§ **EXTRACTED DATA**:

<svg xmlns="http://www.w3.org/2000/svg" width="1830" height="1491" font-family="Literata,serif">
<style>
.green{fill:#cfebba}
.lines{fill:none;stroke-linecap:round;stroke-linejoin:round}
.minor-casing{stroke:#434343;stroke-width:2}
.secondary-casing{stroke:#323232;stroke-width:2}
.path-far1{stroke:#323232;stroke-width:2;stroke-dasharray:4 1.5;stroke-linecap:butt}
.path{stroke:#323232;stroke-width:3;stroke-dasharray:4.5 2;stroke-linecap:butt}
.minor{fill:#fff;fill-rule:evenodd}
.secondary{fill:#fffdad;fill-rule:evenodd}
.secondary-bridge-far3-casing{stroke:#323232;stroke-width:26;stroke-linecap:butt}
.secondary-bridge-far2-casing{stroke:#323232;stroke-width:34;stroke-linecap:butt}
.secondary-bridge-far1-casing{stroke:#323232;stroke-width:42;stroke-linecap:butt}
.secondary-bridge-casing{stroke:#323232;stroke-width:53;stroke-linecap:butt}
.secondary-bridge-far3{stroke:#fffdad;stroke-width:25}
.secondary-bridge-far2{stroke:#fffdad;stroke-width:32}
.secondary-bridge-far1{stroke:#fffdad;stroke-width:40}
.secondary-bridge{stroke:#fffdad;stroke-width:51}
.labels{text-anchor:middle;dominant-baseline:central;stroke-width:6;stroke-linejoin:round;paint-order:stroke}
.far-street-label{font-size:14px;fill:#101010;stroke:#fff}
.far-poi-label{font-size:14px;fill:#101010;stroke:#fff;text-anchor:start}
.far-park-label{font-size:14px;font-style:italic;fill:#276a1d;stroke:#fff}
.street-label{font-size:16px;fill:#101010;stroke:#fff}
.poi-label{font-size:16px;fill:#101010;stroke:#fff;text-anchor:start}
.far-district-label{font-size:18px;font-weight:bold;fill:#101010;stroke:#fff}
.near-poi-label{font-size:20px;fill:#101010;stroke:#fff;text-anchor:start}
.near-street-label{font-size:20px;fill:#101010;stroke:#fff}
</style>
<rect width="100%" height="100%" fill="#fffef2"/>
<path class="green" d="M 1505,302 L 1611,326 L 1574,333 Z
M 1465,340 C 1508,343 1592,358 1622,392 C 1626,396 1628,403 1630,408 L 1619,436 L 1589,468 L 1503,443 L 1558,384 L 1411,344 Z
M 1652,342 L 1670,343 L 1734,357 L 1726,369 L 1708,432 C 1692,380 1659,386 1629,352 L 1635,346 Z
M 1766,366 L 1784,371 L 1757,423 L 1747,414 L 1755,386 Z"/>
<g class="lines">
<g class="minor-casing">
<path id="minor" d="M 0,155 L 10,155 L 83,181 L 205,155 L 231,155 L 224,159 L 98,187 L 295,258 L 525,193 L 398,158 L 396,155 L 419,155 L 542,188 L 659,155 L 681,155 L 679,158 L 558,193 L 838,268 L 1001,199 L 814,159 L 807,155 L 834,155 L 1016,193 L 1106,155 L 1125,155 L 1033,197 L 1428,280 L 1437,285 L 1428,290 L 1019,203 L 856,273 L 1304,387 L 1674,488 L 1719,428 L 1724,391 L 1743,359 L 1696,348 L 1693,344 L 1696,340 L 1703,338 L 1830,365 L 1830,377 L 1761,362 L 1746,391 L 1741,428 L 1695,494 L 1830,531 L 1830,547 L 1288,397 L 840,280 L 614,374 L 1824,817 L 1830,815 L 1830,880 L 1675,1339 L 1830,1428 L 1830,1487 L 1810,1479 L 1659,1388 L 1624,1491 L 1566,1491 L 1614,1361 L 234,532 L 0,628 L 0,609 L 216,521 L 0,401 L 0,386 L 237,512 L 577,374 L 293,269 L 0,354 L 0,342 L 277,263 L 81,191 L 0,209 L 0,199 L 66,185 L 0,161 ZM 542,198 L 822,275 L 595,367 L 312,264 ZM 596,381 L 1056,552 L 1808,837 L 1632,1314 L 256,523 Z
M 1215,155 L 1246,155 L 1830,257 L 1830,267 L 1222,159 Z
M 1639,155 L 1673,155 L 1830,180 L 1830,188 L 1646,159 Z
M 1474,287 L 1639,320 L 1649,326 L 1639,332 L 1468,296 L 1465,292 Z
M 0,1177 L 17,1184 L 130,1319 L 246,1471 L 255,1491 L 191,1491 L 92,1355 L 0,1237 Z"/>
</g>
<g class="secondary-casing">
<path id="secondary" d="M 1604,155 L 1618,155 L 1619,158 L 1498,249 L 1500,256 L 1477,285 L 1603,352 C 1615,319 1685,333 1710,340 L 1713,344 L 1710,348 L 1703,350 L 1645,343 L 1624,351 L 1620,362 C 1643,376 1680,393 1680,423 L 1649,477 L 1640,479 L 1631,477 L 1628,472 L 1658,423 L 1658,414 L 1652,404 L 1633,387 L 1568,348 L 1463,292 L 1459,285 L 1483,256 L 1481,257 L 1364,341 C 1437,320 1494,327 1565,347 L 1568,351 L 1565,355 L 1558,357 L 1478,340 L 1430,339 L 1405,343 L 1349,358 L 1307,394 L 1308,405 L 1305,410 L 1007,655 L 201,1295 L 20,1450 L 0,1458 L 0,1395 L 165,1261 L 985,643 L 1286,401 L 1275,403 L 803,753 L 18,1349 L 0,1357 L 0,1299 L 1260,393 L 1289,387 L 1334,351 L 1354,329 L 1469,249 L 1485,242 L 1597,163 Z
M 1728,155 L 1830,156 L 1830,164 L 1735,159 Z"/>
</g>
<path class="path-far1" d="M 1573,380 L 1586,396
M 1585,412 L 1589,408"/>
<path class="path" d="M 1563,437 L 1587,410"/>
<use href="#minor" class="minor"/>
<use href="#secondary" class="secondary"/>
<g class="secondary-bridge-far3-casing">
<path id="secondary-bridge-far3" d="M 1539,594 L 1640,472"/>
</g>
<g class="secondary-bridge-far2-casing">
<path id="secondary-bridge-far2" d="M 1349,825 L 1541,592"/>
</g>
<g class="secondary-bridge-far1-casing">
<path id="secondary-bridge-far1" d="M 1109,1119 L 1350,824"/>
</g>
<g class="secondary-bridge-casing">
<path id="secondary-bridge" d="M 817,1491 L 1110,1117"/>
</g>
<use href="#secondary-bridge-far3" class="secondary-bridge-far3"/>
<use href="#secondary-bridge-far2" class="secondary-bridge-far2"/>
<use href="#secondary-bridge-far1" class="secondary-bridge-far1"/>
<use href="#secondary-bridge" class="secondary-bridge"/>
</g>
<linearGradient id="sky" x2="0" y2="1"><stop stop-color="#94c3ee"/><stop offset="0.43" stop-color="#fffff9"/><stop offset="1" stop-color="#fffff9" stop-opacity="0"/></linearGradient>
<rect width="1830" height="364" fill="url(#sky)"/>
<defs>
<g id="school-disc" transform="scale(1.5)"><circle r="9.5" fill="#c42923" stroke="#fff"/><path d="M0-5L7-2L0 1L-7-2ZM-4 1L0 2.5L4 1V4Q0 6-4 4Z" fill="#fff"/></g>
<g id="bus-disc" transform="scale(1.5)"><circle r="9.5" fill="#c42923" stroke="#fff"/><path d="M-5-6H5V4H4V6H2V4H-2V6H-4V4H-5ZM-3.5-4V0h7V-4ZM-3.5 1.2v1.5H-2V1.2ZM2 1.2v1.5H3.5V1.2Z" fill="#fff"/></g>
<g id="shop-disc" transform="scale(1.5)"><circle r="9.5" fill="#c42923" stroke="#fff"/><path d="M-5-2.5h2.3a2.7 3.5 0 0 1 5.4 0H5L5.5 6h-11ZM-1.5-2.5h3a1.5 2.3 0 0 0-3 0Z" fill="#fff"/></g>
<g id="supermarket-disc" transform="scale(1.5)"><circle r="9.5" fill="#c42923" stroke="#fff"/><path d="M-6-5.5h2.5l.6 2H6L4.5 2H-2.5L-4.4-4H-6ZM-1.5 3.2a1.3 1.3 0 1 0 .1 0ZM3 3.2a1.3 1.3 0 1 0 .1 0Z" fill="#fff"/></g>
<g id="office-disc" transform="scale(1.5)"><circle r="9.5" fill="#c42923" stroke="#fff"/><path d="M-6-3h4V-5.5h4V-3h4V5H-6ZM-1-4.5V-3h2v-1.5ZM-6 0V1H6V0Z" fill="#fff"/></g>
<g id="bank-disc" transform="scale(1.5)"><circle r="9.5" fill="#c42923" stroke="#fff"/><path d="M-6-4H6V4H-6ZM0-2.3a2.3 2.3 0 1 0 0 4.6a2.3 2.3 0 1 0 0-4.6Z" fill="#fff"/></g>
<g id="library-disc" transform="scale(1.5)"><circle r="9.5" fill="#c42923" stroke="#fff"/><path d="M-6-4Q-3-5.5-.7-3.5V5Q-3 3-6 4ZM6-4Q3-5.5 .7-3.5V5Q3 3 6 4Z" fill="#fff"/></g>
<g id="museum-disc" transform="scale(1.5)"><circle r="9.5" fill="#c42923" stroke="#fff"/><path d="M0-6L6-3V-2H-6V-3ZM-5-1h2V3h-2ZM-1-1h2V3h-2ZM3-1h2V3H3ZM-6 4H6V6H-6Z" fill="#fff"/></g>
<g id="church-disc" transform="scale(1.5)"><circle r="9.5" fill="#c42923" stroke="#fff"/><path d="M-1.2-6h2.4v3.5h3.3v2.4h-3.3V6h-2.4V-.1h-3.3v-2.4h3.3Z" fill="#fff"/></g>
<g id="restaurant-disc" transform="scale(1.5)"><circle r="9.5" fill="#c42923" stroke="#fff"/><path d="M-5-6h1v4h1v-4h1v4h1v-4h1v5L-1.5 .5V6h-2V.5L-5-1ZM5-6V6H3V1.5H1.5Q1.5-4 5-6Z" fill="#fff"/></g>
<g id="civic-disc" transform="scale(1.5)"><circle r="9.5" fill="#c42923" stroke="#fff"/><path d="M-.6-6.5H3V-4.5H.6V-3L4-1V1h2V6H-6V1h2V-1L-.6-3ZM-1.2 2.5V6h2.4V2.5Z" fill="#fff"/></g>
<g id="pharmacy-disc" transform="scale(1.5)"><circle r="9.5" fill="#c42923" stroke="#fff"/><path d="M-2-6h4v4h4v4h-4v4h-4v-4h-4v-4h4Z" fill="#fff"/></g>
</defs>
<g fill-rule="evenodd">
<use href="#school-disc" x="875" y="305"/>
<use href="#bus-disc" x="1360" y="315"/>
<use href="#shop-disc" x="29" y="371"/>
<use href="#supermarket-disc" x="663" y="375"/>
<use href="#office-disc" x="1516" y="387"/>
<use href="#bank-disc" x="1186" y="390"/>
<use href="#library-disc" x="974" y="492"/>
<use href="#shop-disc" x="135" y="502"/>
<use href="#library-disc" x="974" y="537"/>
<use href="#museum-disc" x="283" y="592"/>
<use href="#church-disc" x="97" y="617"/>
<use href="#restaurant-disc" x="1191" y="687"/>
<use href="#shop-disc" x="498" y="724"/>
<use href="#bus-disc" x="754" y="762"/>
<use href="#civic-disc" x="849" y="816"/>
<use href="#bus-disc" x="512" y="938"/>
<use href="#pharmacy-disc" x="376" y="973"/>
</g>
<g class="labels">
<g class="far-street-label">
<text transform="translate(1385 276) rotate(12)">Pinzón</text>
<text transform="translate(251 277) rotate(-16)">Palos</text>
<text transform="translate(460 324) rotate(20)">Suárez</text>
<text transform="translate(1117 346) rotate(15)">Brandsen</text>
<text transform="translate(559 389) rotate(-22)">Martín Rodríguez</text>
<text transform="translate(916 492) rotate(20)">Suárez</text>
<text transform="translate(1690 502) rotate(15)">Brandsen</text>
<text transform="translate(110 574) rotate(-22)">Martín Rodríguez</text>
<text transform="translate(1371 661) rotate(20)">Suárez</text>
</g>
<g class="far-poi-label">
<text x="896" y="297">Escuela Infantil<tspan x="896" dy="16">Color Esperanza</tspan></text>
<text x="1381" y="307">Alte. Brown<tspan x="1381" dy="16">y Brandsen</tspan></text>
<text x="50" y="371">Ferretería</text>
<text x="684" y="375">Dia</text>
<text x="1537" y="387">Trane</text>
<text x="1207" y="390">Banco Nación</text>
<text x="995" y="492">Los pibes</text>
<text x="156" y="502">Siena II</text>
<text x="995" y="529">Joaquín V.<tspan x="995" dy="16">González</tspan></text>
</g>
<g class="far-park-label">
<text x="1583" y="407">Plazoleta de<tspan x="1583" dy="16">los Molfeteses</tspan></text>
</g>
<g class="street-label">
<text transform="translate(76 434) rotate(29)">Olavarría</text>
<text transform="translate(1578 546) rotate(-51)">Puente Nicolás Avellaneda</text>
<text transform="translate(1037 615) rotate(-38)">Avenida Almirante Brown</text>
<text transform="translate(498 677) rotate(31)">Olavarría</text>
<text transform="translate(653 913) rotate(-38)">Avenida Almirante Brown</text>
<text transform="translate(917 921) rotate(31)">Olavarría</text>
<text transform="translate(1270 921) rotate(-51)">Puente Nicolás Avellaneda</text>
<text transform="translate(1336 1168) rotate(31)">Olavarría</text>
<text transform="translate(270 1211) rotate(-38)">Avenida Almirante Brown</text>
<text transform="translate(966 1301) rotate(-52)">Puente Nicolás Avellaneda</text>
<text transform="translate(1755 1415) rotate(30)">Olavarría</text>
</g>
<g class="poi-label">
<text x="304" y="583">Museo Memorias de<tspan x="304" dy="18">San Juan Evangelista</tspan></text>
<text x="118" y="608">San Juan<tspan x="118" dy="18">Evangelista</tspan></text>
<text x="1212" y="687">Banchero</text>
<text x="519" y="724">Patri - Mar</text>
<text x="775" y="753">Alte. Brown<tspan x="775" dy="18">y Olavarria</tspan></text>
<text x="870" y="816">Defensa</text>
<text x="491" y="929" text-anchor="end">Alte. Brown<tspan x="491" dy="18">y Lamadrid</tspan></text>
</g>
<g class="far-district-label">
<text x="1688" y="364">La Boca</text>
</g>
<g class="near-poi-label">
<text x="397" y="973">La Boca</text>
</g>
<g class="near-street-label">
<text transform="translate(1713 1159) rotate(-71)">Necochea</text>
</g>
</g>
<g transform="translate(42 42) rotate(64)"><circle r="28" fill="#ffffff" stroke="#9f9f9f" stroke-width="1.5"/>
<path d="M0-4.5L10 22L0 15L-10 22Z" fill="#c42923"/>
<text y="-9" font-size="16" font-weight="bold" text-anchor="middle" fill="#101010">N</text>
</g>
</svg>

§ **ACTION ITEM**:
Using the material above, find each line that holds "restaurant" and copy that line.

§ **OUTPUT OF THE EXERCISE**:
<g id="restaurant-disc" transform="scale(1.5)"><circle r="9.5" fill="#c42923" stroke="#fff"/><path d="M-5-6h1v4h1v-4h1v4h1v-4h1v5L-1.5 .5V6h-2V.5L-5-1ZM5-6V6H3V1.5H1.5Q1.5-4 5-6Z" fill="#fff"/></g>
<use href="#restaurant-disc" x="1191" y="687"/>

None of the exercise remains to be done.